The technology analyzes applications written to get red-labeled words and, when it comes to a camera interview, examines applicants for facial expressions that may contradict the answers.
“[It] operates with 19th-century pseudo-scientific reasoning that emotions and character can be standardized from facial expressions, “Ifeoma Ajunwa, an associate professor of law and director of the Research Program, told The Post by email. North Carolina Law University AI Decision.
Ajunwa, who appears in the film, says the potential for bias is huge. “Since automated systems are often formed in white male faces and voices, the facial expressions or vocal tones of women and racial minorities may be underestimated. In addition, there is the privacy concern arising from the compilation. of biometric data “.
A widely used recruitment company, HireVue, would analyze candidates’ facial movements, word choice, and voice before classifying them against other applicants based on an “automatically generated” employability score. the company has since stopped the practice, it announced last month.
While claiming that “visual analysis has no longer added significant added value to the assessments,” the move followed a cry about the potentially detrimental effects.
Cathy O’Neil is a data science consultant, author of “Weapons of Math Destruction: How Big Data Increases Desequality and Threatens Democracy,” and one of the experts interviewed in “Person”. His company, O’Neil Risk Consulting & Algorithmic Auditing (ORCAA), provided a practice audit to HireVue following its announcement.
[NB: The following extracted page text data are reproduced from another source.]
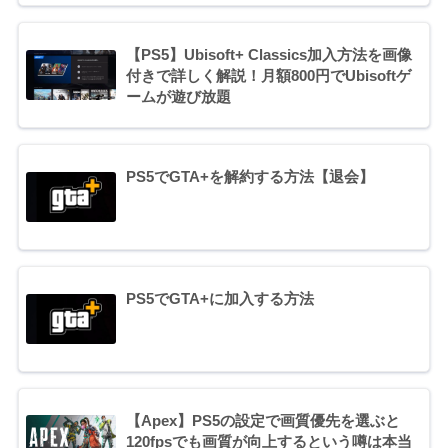
【PS5】Ubisoft+ Classics加入方法を画像
付きで詳しく解説！月額800円でUbisoftゲ
ームが遊び放題
PS5でGTA+を解約する方法【退会】
PS5でGTA+に加入する方法
【Apex】PS5の設定で画質優先を選ぶと
120fpsでも画質が向上するという噂は本当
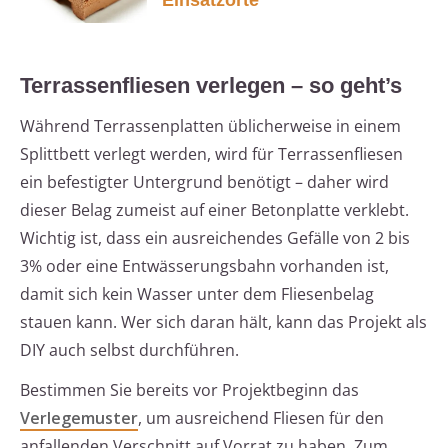
Einsatzorte
Terrassenfliesen verlegen – so geht’s
Während Terrassenplatten üblicherweise in einem
Splittbett verlegt werden, wird für Terrassenfliesen
ein befestigter Untergrund benötigt – daher wird
dieser Belag zumeist auf einer Betonplatte verklebt.
Wichtig ist, dass ein ausreichendes Gefälle von 2 bis
3% oder eine Entwässerungsbahn vorhanden ist,
damit sich kein Wasser unter dem Fliesenbelag
stauen kann. Wer sich daran hält, kann das Projekt als
DIY auch selbst durchführen.
Bestimmen Sie bereits vor Projektbeginn das
Verlegemuster
, um ausreichend Fliesen für den
anfallenden Verschnitt auf Vorrat zu haben. Zum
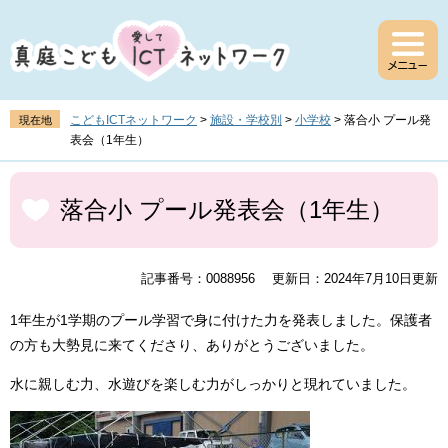
ペ
メ
ー
ニ
ジ
ュ
の
ー
先
を
頭
飛
こどもICTネットワーク
>
施設・学校別
>
小学校
>
落合小 プール発
現在地
で
ば
表会（1年生）
す
し
。
て
本
本
文
落合小 プール発表会（1年生）
文
へ
記事番号：0088956
更新日：2024年7月10日更新
1年生が1学期のプール学習で身に付けた力を発表しました。保護者
の方も大勢見に来てくださり、ありがとうございました。
水に親しむ力、水遊びを楽しむ力がしっかりと現れていました。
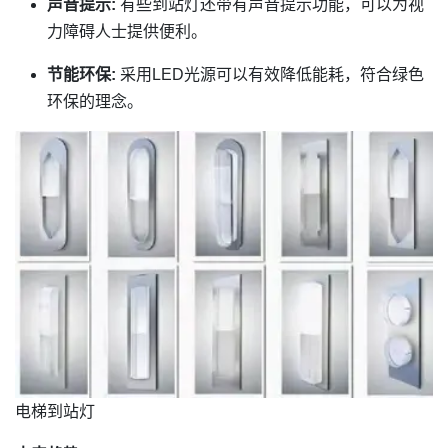
声音提示:
有些到站灯还带有声音提示功能，可以为视
力障碍人士提供便利。
节能环保:
采用LED光源可以有效降低能耗，符合绿色
环保的理念。
电梯到站灯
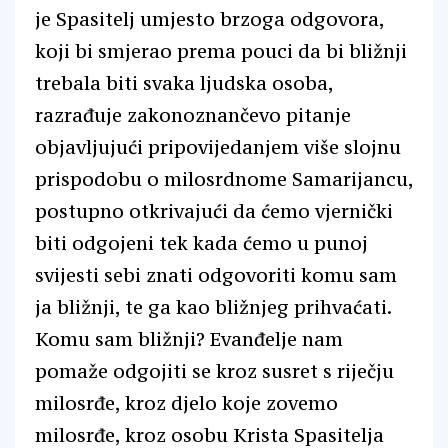
je Spasitelj umjesto brzoga odgovora,
koji bi smjerao prema pouci da bi bližnji
trebala biti svaka ljudska osoba,
razrađuje zakonoznančevo pitanje
objavljujući pripovijedanjem više slojnu
prispodobu o milosrdnome Samarijancu,
postupno otkrivajući da ćemo vjernički
biti odgojeni tek kada ćemo u punoj
svijesti sebi znati odgovoriti komu sam
ja bližnji, te ga kao bližnjeg prihvaćati.
Komu sam bližnji? Evanđelje nam
pomaže odgojiti se kroz susret s riječju
milosrđe, kroz djelo koje zovemo
milosrđe, kroz osobu Krista Spasitelja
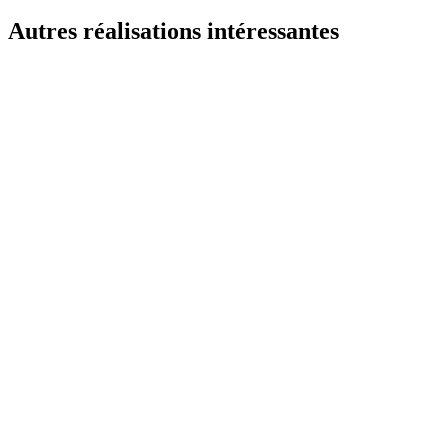
Autres réalisations
intéressantes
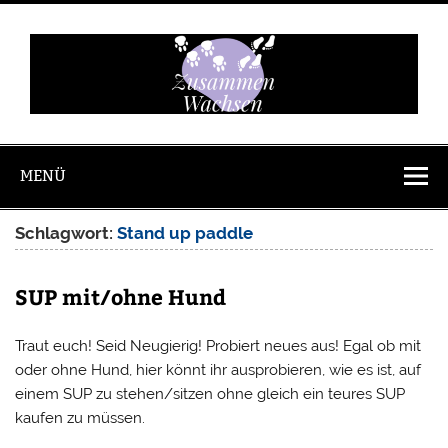
Zum
Inhalt
springen
Zusammen
Wachsen
MENÜ
Schlagwort:
Stand up paddle
SUP mit/ohne Hund
Traut euch! Seid Neugierig! Probiert neues aus! Egal ob mit
oder ohne Hund, hier könnt ihr ausprobieren, wie es ist, auf
einem SUP zu stehen/sitzen ohne gleich ein teures SUP
kaufen zu müssen.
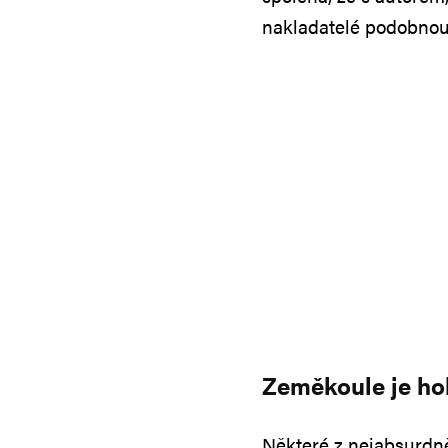
nakladatelé podobnou 
Zeměkoule je ho
Některé z nejabsurdně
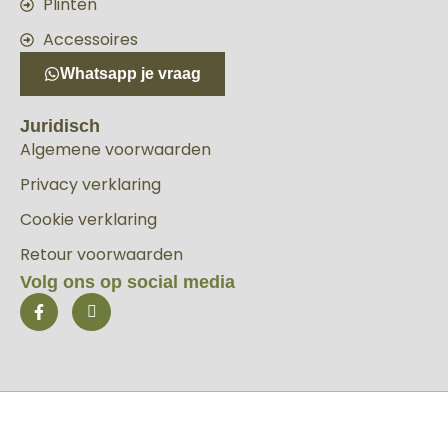
Plinten
Accessoires
Whatsapp je vraag
Juridisch
Algemene voorwaarden
Privacy verklaring
Cookie verklaring
Retour voorwaarden
Volg ons op social media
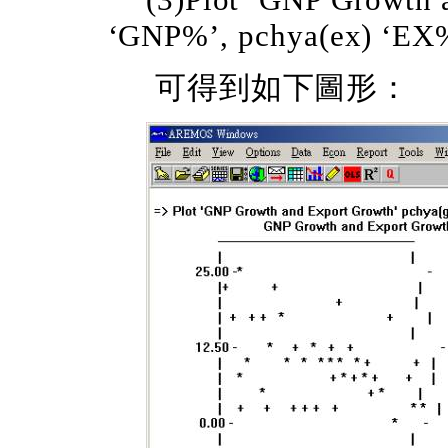
(3)Plot ‘GNP Growth 
‘GNP%’, pchya(ex) ‘EX
可得到如下圖形：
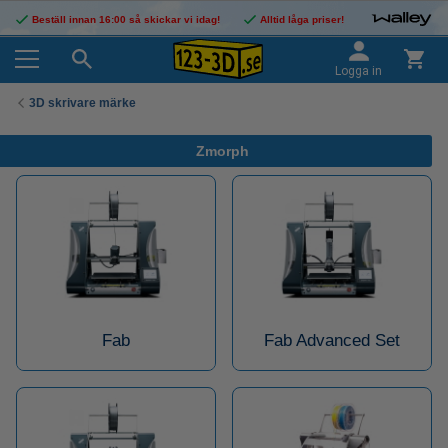
Beställ innan 16:00 så skickar vi idag!
Alltid låga priser!
Logga in
3D skrivare märke
Zmorph
Fab
Fab Advanced Set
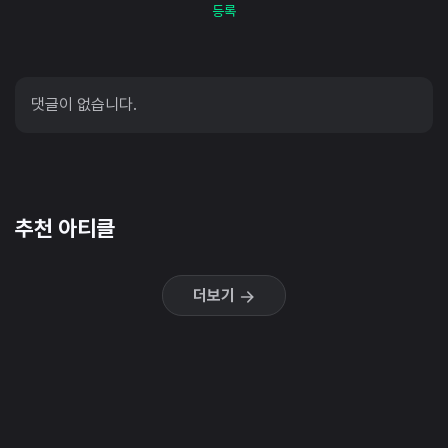
등록
댓글이 없습니다.
추천 아티클
더보기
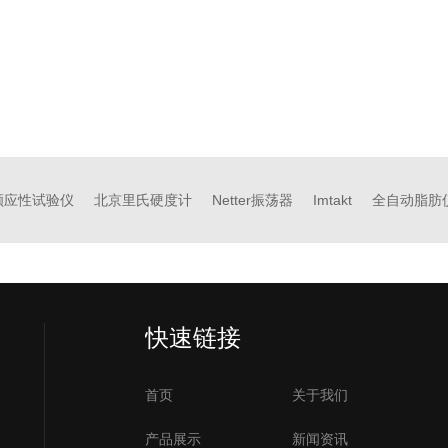
顺应性试验仪
北京里氏硬度计
Netter振荡器
Imtakt
全自动脂肪
快速链接
首页
关于我们
产品展示
新闻资讯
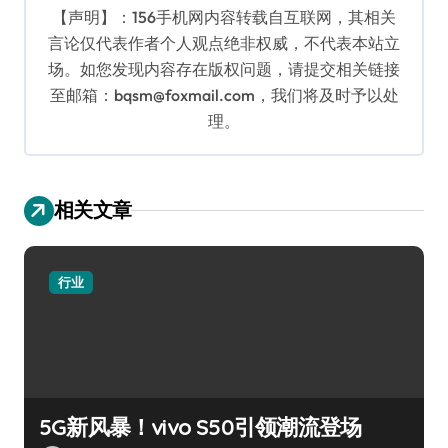
【声明】：156手机网内容转载自互联网，其相关
言论仅代表作者个人观点绝非权威，不代表本站立
场。如您发现内容存在版权问题，请提交相关链接
至邮箱：bqsm@foxmail.com，我们将及时予以处
理。
相关文章
行业
5G新风暴！vivo S50引领潮流登场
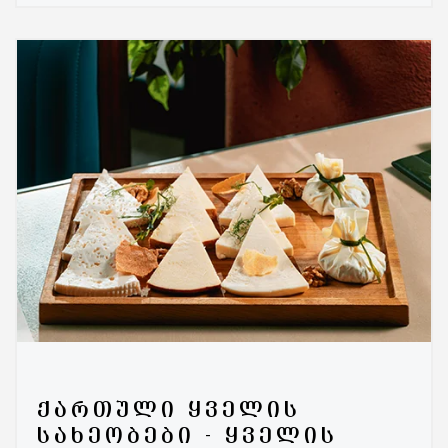
ᲥᲐᲠᲗᲣᲚᲘ ᲧᲕᲔᲚᲘᲡ
ᲡᲐᲮᲔᲝᲑᲔᲑᲘ - ᲧᲕᲔᲚᲘᲡ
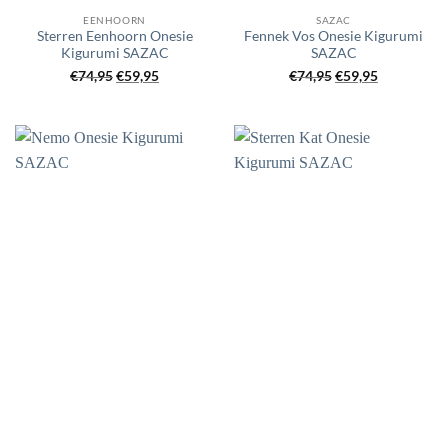
EENHOORN
SAZAC
Sterren Eenhoorn Onesie
Fennek Vos Onesie Kigurumi
Kigurumi SAZAC
SAZAC
Oorspronkelijke
Huidige
Oorspronkelijke
Huidige
€
74,95
€
59,95
€
74,95
€
59,95
prijs
prijs
prijs
prijs
was:
is:
was:
is:
€74,95.
€59,95.
€74,95.
€59,95.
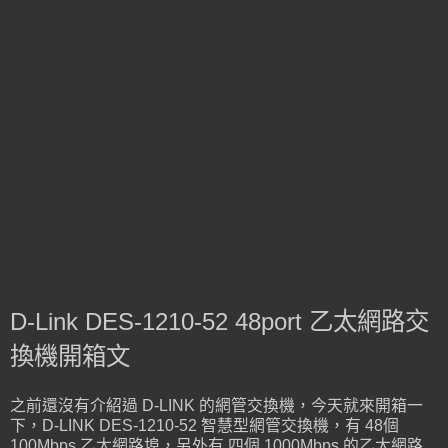
D-Link DES-1210-52 48port 乙太網路交
換機開箱文
之前還沒有介紹過 D-LINK 的網管交換機，今天就來開箱一
下，D-LINK DES-1210-52 智慧型網管交換機，有 48個
100Mbps 乙太網路埠，另外有 四個 1000Mbps 的乙太網路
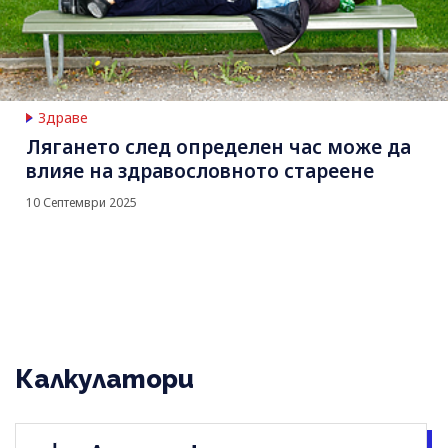
Здраве
Лягането след определен час може да
влияе на здравословното стареене
10 Септември 2025
Калкулатори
“No technology is inherently harmful; it’s just a tool, ”he told The Post by email.“ But just as a sharp knife can be used to cut bread or kill a man, facial recognition can be used to harm individuals or communities. “This is particularly true because people often assume that technology is objective and even perfect. If we have blind faith in something deeply complex and deeply opaque, that is always a mistake.”
In recent years there have been a number of legislative actions around the use of facial algorithms. But New York City is the first to introduce a bill that would specifically regulate its use in the hiring process. It would require companies to disclose applicants using the technology and conduct an annual bias audit.
Just as a sharp knife can be used to cut bread or kill a man, facial recognition can be used to harm individuals or communities.
Data science consultant Cathy O’Neil
But Ajunwa believes this is not going far enough. It was “a necessary first step in preserving the civil liberties of the workers.” But “what we need are federal regulations that adhere to federal anti-discrimination laws and that would apply to all states, not just New York City.”
For those who knew Isabel Briggs Myers, seeing the test, hand in hand with artificial intelligence, being used to mercilessly determine whether people are “contractable” seems a long way from their original intention, which was to help users to find their real calls.
As one of Briggs Myers’ granddaughters says in the film, “I think there are forms that are being used that she would like to correct.”